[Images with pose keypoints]
━━━━━━━━━━━━━━━━━━━━

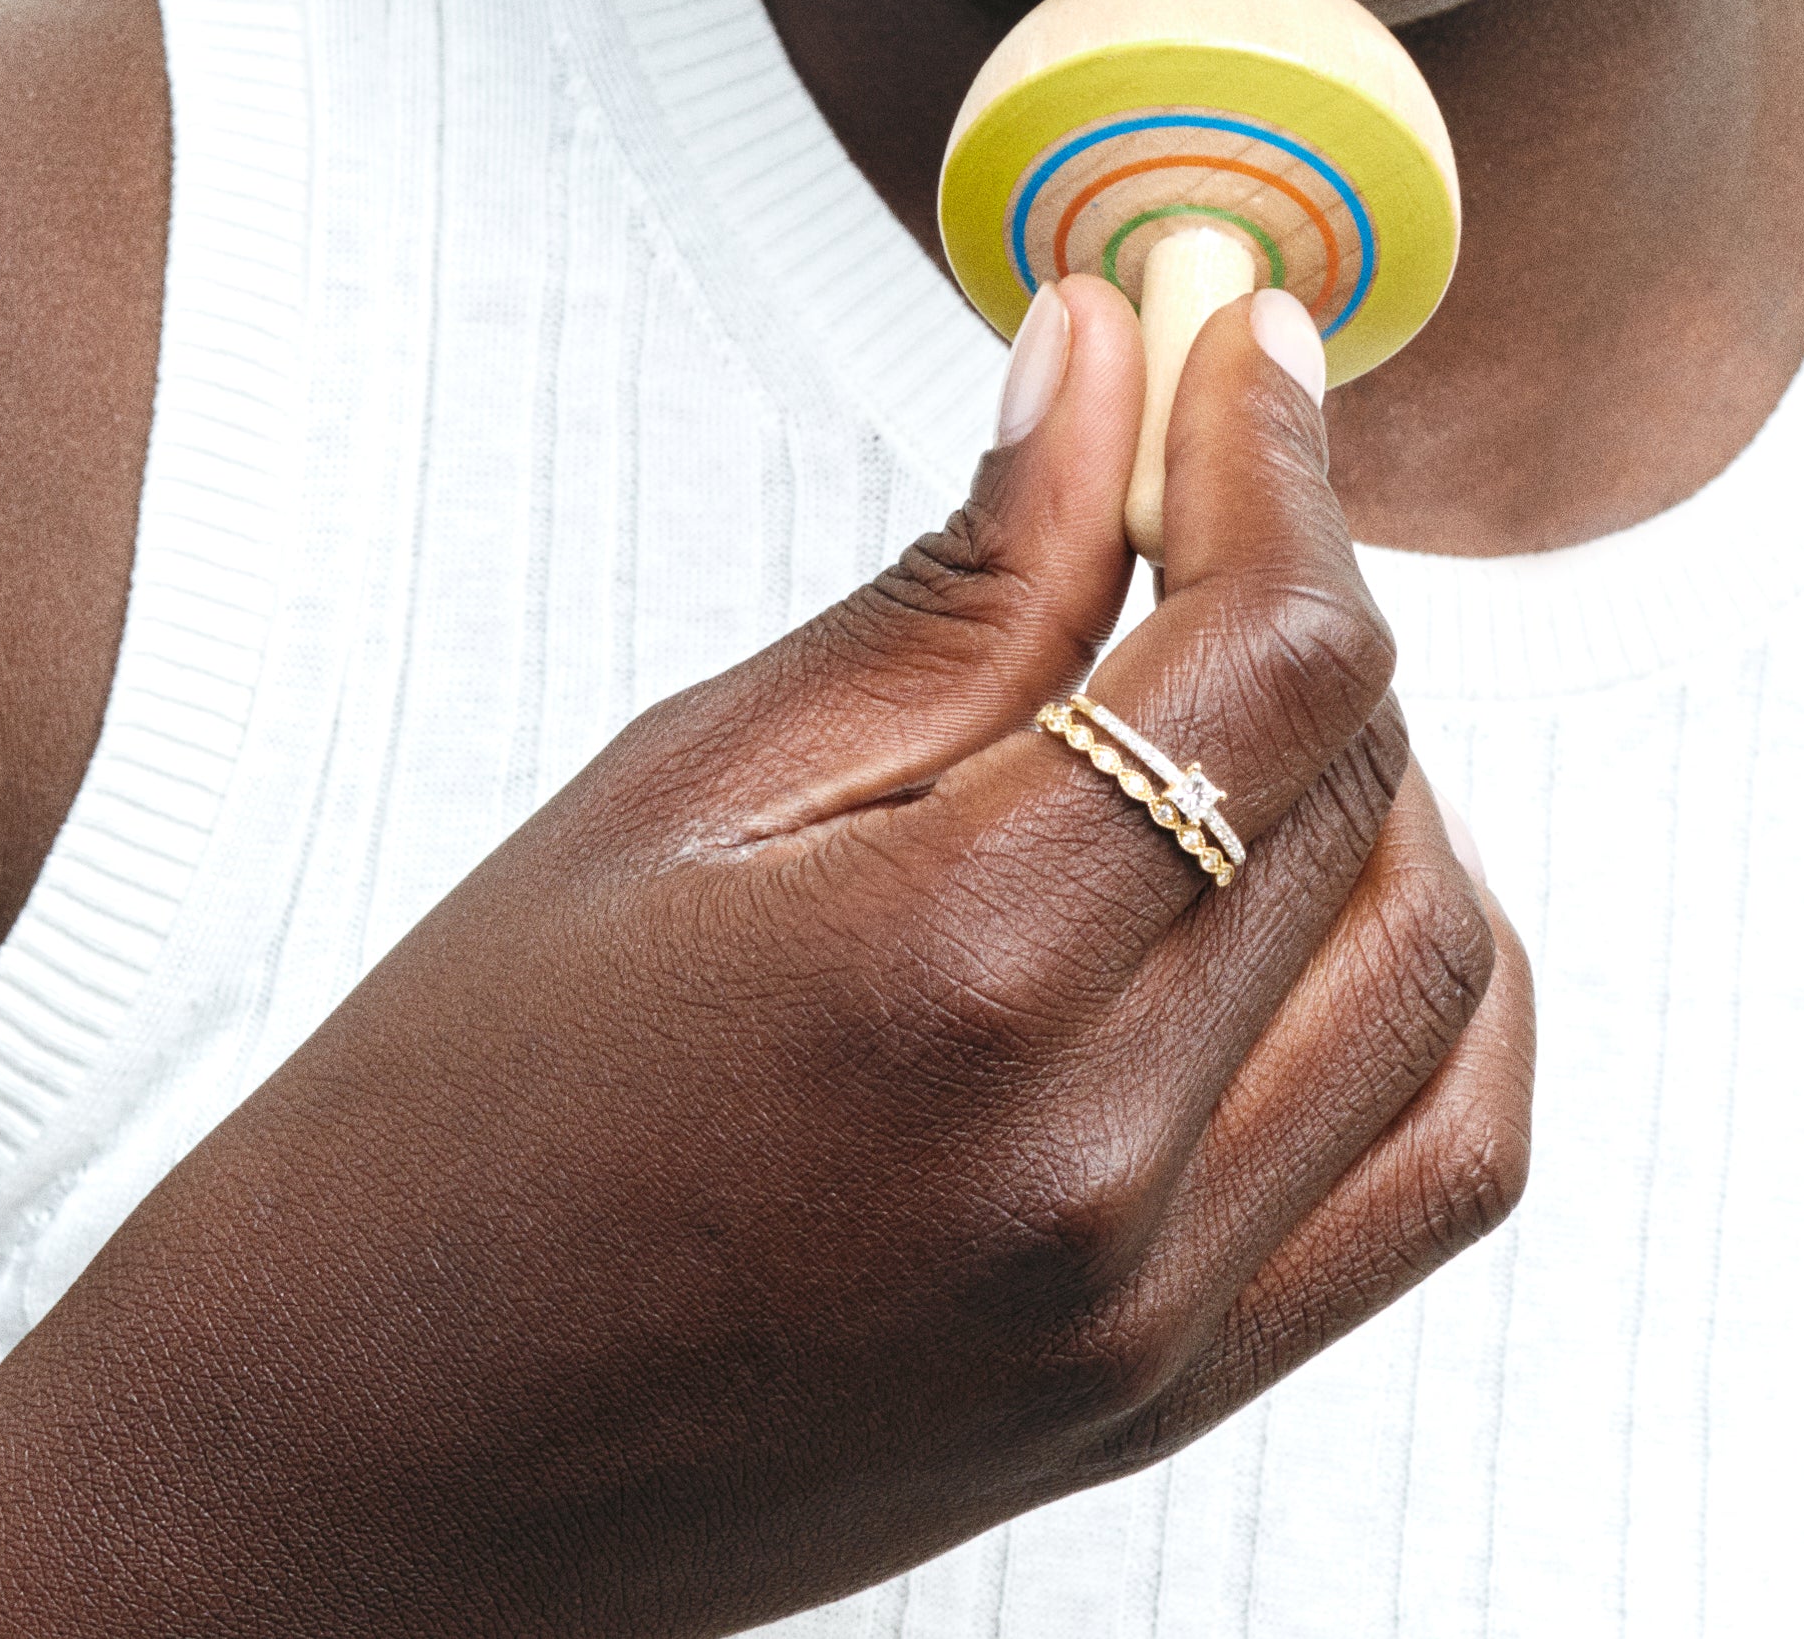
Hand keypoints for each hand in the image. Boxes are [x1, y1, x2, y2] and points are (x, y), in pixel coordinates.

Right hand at [0, 275, 1532, 1635]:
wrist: (360, 1474)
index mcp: (956, 972)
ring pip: (1439, 953)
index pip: (1273, 648)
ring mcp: (1155, 1308)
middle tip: (1192, 473)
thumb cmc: (464, 1107)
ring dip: (1384, 771)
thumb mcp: (689, 784)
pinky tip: (1332, 884)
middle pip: (1365, 776)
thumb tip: (1107, 356)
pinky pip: (1439, 1160)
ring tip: (1228, 685)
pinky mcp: (1170, 1394)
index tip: (1236, 329)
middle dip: (1300, 574)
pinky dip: (1442, 985)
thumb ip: (958, 578)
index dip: (1276, 448)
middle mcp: (1098, 1161)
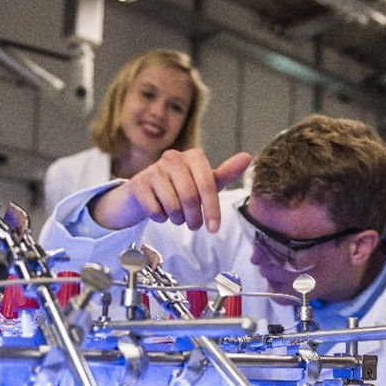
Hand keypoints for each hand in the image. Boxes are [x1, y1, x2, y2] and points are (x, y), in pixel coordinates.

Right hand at [91, 149, 251, 232]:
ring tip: (176, 216)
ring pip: (173, 206)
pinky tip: (160, 211)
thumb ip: (225, 173)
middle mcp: (173, 157)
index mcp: (193, 156)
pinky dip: (160, 218)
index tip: (214, 229)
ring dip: (177, 219)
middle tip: (194, 225)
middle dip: (194, 218)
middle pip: (190, 197)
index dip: (212, 209)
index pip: (208, 185)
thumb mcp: (205, 182)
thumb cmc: (180, 186)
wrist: (144, 191)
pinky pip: (155, 211)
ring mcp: (153, 169)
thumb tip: (248, 157)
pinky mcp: (138, 184)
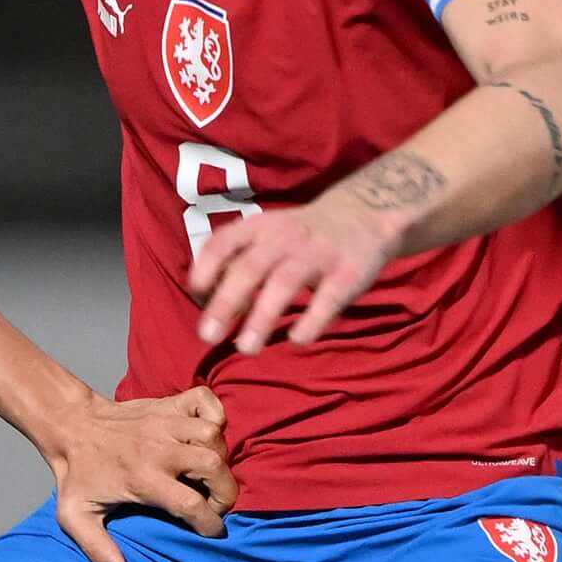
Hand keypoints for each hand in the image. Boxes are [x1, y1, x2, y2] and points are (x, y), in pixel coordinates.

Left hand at [40, 384, 234, 561]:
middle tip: (213, 504)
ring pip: (214, 435)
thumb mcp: (76, 516)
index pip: (191, 503)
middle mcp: (158, 448)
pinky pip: (206, 401)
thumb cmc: (77, 474)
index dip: (209, 523)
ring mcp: (165, 422)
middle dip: (225, 492)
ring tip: (207, 474)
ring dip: (220, 456)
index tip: (210, 531)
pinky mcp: (167, 403)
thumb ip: (98, 549)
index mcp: (141, 477)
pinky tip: (205, 435)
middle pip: (214, 467)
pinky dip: (215, 414)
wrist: (69, 426)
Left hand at [187, 183, 403, 354]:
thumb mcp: (266, 235)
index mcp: (259, 227)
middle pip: (249, 268)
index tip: (197, 294)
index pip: (223, 242)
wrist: (364, 213)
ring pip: (284, 283)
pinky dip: (311, 321)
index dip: (206, 267)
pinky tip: (296, 340)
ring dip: (262, 317)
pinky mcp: (348, 272)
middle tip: (208, 336)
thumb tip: (207, 307)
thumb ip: (238, 264)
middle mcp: (284, 237)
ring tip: (246, 348)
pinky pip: (327, 298)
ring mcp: (317, 253)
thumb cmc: (300, 235)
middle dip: (226, 302)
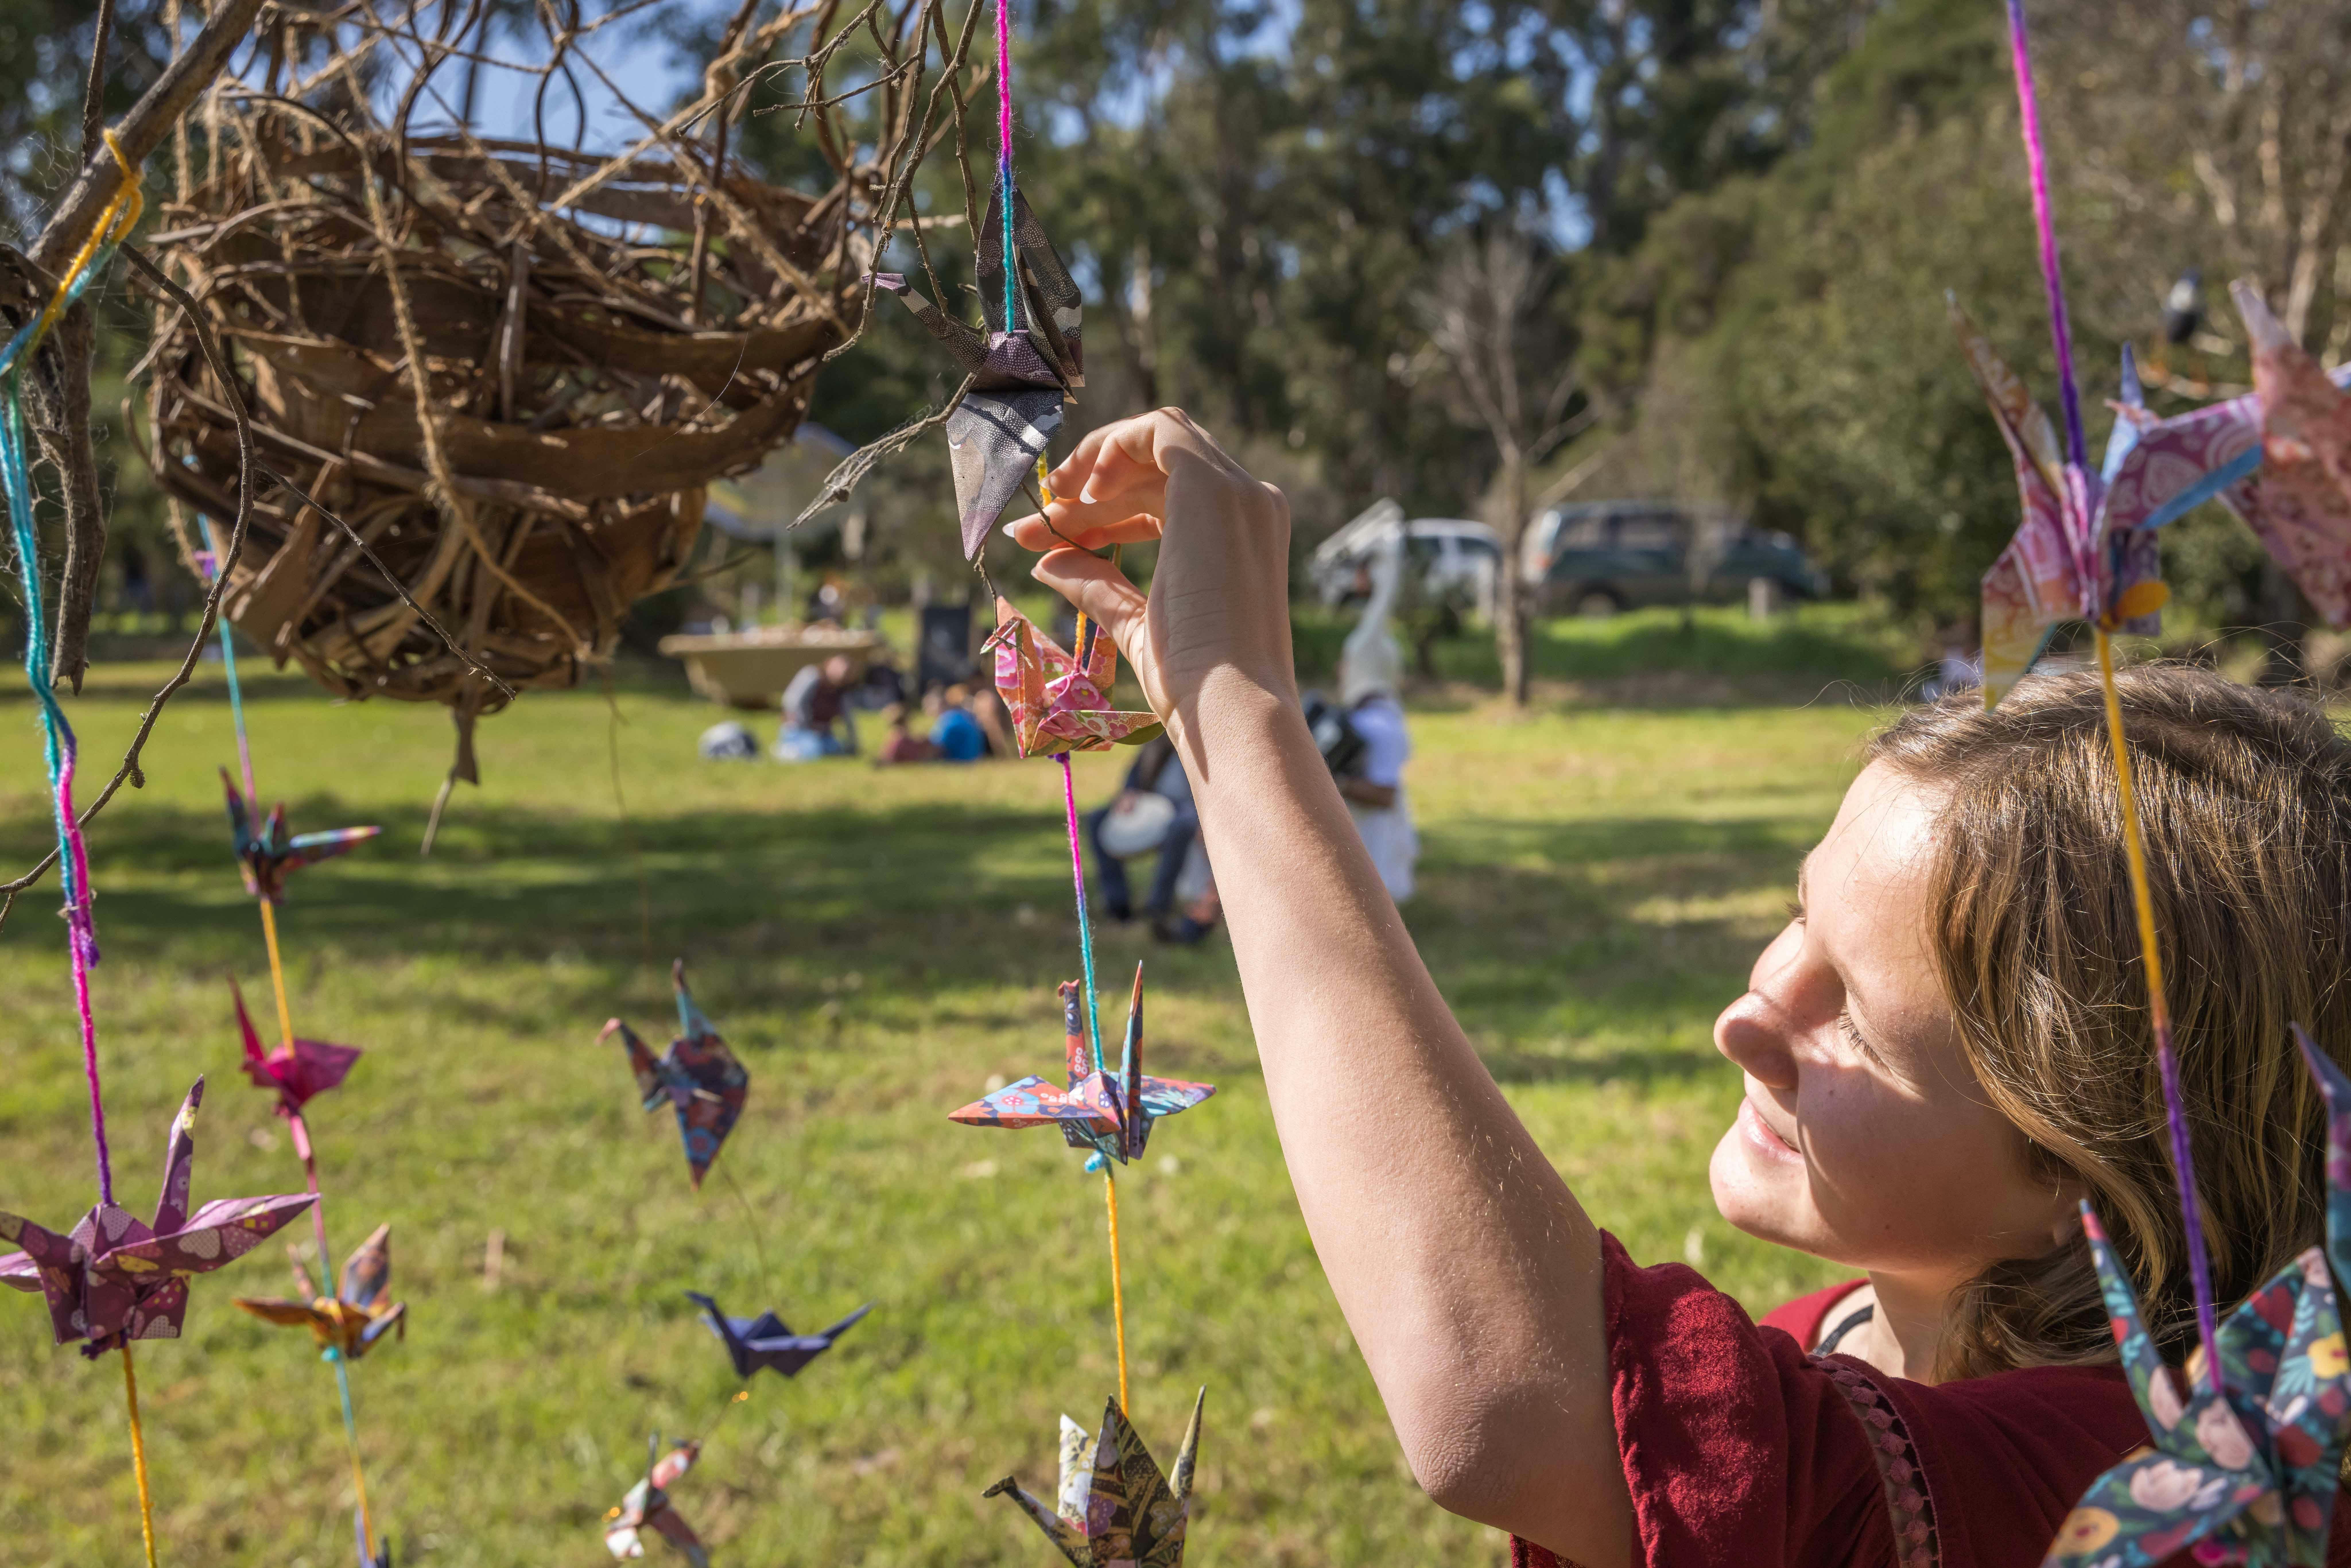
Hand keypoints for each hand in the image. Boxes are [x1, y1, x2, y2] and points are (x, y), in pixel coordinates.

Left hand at [1002, 409, 1292, 728]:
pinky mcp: (1214, 486)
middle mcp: (1250, 506)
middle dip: (1091, 493)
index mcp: (1242, 539)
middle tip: (1037, 528)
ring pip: (1158, 442)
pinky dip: (1111, 447)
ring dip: (1095, 468)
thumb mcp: (1137, 622)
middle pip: (1158, 469)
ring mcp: (1238, 493)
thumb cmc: (1195, 683)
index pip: (1165, 501)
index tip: (1051, 541)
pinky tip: (1080, 491)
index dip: (1102, 514)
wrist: (1229, 707)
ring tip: (1051, 510)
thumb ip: (1097, 583)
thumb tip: (1046, 562)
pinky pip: (1159, 430)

━━━━━━━━━━━━━━━━━━━━

Instructions for the task:
In the records, which lines mention the word "Left"? Copy those lines.

Expected answer:
Left hand at [40, 384, 234, 561]:
Left hand at [187, 183, 403, 354]:
Left hand at [1002, 409, 1292, 728]:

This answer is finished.